The video I’m so fucking happy, sows similar doubt regarding authenticity. Whereas Territorial Statements progresses rhythmically and smoothly in time with our slow, physical experience of the work, I’m so fucking happy is far more direct and insistent. A number of women passing by in a Danish town have been asked to say, ”I’m so fucking happy” to the camera. In a brief, precise montage, which makes its points like pistol shots, Johnsen and Nielsen have assembled clips of the many ways in which the women say this. While some of them make the statement with great enthusiasm and relish, others are expressionless and mechanical. Nevertheless, most finish off their performance with a little smile and a nod in the direction of the camera, apparently seeking confirmation that they have done their job well enough.

                      The expression is itself ambiguous. The word ”fucking” has slipped into the positive statement, giving it an ironical twist. The statement as such becomes an external, artificial construction not based on any real feeling but rather on a performative gesture – an act. Because the setting is so obvious with the repetition of the same sentence by the various women, the statement stands increasingly as a hysterical and strident sustention of an external image that undermines its own credibility.

                      The large number of short, spasmodic clips assail our eyes with a hyperventilating and insistent mass of images that not only cross the boundary between public and private, but also between authenticity and construction. With a reconciling twinkle in their eyes, Johnsen and Nielsen here produce the results of their studies of the boundaries we try every day to retain in our dealings with the world around us. Only too well, we recognise the feeling of putting on a happy smile even when things look at their worst. So the encounter with this work creates an jolt in the stream of images we call our reality.
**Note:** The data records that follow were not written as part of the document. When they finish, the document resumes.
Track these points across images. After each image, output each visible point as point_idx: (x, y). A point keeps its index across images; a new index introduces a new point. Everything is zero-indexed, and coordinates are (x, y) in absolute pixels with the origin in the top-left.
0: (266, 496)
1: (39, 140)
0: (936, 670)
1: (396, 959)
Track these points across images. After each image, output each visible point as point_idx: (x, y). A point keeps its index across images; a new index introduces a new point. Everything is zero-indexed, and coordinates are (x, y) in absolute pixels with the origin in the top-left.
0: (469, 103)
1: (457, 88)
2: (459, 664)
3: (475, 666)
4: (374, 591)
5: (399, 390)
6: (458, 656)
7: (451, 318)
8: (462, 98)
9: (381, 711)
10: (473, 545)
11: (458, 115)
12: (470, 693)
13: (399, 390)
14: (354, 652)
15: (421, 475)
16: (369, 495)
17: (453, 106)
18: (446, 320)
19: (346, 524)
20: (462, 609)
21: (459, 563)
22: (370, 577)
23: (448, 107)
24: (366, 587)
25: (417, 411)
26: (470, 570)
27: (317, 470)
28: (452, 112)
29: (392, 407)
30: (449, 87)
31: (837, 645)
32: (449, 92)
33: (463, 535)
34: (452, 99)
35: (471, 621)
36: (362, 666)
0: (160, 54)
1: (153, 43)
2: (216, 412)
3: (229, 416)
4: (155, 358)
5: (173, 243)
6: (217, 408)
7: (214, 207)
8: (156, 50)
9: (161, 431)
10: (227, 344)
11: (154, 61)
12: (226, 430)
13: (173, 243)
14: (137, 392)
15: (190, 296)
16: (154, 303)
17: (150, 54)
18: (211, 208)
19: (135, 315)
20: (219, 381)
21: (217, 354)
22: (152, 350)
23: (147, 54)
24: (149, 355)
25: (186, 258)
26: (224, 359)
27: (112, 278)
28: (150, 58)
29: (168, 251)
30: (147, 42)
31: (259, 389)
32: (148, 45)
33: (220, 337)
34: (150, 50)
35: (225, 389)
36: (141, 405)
                      It is difficult not to be affected by  these works by Johnsen and Nielsen. The viewer’s expectations and feelings are part of the register constituting their artistic material. In their installations set up in specific localities in Esbjerg, where they have arranged lighting and fixed cameras in a number of passageways through which the locals walk every day, the viewer is quite literally and physically drawn in. The people who frequently pass through without really reflecting on their surroundings suddenly have their attention drawn to the space through which they are walking. The camera equipment reveals the boundaries in the town – and thus the way in which people enter it – with all the associations with the troubles and checks of a society under constant survellance that come with the camera. In one of the passageways, Johnsen and Nielsen have placed a spotlight that suddenly puts the passer-by at the centre, while another is clad in a yellow light that attracts people walking by. In both places, monitors have been  installed in which people see themselves as they pass by.

                      As in our everyday dealings with the world we often go about without thought and only briefly gain an intuition of our real being in the world, Johnsen’s and Nielsen’s imperceptible artifices in the town’s passageways produce a fleeting moment of  understanding in people as they go through. Suddenly they have a sense of themselves in the world. The boundaries between the individual and the world are both marked out and expanded. The jolt that creates fertile ground for reflection and understanding is all at once a reality. We have moved out of the world to which we are accustomed and into a borderland where anything can happen.